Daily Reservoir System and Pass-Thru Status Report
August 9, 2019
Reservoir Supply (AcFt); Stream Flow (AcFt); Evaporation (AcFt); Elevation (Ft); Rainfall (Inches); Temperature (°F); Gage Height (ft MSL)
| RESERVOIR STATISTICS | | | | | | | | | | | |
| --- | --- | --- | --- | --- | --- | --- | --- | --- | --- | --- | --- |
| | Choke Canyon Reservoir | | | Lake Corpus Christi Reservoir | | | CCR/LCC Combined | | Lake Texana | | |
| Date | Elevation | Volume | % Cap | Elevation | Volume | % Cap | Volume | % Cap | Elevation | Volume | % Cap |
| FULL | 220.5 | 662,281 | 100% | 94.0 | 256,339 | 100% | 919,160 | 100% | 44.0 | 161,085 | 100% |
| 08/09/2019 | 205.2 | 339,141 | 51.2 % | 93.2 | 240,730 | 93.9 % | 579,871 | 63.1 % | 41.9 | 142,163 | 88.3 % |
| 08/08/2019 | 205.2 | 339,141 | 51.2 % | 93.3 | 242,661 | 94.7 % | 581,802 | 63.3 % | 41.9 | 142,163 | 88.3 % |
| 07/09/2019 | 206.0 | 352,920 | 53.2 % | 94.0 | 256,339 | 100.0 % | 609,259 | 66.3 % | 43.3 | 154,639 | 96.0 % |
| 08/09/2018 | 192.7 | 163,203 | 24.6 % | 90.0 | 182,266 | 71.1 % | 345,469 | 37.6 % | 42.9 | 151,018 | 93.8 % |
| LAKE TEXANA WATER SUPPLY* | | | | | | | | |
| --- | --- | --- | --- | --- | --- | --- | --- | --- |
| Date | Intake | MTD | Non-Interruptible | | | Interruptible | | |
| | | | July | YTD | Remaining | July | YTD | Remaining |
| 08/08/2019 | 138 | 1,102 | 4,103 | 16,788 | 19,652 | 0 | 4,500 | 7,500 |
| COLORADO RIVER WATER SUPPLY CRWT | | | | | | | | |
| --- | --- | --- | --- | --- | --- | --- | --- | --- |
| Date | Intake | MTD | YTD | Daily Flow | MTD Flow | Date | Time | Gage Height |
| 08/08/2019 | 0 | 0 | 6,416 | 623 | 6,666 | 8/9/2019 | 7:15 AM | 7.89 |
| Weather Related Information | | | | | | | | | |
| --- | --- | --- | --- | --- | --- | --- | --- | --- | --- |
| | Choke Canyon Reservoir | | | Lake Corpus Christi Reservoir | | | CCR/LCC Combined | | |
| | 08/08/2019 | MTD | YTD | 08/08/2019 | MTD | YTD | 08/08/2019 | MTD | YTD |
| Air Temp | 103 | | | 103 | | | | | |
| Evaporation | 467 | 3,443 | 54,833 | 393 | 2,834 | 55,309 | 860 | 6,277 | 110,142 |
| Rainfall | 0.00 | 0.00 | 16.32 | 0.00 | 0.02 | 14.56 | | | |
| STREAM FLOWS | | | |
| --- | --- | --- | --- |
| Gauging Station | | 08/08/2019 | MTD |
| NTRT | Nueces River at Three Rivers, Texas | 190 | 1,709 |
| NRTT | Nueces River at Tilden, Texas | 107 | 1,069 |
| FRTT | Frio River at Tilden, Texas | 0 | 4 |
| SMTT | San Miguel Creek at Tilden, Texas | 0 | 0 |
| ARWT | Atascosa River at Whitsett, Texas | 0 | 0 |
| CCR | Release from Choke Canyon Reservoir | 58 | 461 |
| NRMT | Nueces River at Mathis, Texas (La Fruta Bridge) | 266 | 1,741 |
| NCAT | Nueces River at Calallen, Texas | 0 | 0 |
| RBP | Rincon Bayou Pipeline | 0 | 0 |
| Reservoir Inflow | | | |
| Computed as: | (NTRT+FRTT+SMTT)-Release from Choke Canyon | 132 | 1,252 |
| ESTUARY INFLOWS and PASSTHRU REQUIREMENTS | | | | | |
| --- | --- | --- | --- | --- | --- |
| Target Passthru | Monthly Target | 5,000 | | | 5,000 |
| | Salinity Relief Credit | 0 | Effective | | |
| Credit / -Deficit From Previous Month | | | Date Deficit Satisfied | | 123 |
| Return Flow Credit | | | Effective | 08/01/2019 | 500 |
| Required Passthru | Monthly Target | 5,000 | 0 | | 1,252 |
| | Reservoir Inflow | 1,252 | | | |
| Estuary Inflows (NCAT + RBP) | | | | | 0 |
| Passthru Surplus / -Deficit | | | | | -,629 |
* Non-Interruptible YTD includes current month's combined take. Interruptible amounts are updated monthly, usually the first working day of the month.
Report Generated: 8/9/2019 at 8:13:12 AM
· · · ·
# Activity:
Say how many lines of the entries hold the string "Report". Nothing but the number should be given.

# Answer to this problem:
2